Думаю, едва ли этот указ можно считать народным актом. Разумеется, без этого никогда не обходилось ни одно правительство, в частности, а может быть, в особенности, и советское. Но казнимы были преимущественно рабочие, и, следовательно, они могли эту тяжелую долю власти ставить в вину белым. Впрочем, рабочие хорошо знали, что и красные были не более снисходительны и нежны. Лично я думаю, что не было бы большой беды, если милость к виновным была бы щедрой, особенно по просьбе архиерея.

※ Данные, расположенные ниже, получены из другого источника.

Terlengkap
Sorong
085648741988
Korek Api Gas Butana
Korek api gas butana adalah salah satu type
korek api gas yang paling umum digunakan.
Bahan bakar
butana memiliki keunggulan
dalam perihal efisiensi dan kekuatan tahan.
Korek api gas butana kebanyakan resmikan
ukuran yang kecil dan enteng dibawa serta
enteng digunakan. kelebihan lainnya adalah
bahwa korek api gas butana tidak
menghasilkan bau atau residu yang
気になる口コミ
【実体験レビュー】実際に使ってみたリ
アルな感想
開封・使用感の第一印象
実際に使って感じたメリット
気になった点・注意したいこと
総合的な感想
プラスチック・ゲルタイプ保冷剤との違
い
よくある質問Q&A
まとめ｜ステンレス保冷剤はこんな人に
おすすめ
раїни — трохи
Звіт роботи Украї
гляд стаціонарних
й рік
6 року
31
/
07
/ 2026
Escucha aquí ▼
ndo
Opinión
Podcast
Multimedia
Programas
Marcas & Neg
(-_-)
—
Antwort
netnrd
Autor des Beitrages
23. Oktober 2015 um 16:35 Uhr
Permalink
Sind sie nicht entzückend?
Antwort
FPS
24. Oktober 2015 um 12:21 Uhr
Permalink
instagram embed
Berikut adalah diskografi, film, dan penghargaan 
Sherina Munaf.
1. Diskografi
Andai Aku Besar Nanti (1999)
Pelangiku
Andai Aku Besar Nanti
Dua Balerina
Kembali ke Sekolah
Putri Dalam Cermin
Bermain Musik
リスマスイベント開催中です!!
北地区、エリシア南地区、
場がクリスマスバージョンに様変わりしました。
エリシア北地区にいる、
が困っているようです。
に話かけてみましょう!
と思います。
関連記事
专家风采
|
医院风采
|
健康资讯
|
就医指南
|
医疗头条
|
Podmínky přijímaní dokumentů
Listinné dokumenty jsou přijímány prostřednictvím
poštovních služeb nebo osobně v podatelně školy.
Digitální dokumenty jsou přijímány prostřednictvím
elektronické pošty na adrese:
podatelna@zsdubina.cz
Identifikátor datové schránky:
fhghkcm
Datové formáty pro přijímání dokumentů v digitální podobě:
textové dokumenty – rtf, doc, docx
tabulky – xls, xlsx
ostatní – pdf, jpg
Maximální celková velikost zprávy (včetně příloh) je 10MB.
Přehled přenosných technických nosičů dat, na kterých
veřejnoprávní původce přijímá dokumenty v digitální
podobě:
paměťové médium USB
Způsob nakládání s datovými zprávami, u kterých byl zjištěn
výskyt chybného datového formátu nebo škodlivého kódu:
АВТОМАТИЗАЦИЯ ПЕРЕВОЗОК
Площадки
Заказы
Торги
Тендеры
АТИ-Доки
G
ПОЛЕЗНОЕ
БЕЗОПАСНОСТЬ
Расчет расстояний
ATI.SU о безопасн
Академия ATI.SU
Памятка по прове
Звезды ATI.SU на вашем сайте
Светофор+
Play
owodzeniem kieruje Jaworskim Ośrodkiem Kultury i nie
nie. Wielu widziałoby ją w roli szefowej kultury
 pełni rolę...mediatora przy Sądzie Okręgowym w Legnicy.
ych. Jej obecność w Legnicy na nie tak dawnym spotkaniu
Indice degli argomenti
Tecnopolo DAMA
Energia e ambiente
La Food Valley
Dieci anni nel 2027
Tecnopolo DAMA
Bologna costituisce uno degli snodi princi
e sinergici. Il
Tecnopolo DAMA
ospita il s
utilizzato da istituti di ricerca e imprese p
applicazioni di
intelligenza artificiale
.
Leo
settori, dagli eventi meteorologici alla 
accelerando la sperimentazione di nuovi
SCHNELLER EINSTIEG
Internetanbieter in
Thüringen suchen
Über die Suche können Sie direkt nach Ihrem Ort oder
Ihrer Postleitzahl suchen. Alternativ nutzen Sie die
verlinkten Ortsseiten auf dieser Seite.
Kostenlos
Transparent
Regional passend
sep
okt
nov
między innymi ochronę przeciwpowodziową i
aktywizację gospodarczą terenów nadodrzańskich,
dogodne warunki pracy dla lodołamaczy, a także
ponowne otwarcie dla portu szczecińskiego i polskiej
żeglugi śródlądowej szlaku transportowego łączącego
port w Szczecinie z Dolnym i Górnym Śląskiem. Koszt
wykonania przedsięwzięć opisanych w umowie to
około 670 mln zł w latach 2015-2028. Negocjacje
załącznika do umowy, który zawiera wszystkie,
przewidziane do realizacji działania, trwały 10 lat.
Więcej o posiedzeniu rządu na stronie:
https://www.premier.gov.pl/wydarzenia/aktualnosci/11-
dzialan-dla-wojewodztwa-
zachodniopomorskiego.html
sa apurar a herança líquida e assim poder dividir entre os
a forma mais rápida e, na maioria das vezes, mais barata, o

Таково было отношение к народу.
Возьму теперь политико-экономическую сторону. О монархизме я уже говорил. В некоторых кругах была вера в царя. И я сам считал это признаком хорошего нравственного тона. Иногда даже и в проповедях упрекал "благочестивых" братьев и сестер, что они настолько еще слабы, что даже не смеют думать о восстановлении монархии, а не только говорить. А у меня был свой печатный орган - "Святая Русь": правительство оплачивало его издание, а редактором я назначил ученого священника о. Нила Малькова, годом моложе меня по Петербургской академии, а потом бывшего там профессором по апологетике. В этой газете мы с ним и начали пропускать иной раз статейки за царя и монархизм. Как-то однажды я описал встречу мою в Крыму с бывшим министром юстиции, кажется, Добровольским, и высоким чиновником при Св. Синоде Остроумовым. Оба уже беленькие старички, они сидели у меня тихо, мирно, деликатно. А я смотрел на них и умилялся - отмирающие осенние листья. Хорошие были люди. Жалко их было. Умирающие могикане - смиренные, послушные, почтительные, идейные, кроткие, о них я поделился своими впечатлениями в газете.
Через несколько дней меня вызывает по телефону главнокомандующий и довольно сурово приказывает, чтобы впредь не писать о монархии. Оказалось, когда наша газета попала на фронт, то среди белых инородцев поднялся сразу протест; "Опять назад, опять старый режим?" А красные тотчас же воспользовались нашим монархизмом и повели пропаганду против нас. Пришлось свои умиления сократить, а монархические статьи и совсем прекратить. Пробный шаг показал, что на монархизме играть положительно невозможно и даже опасно.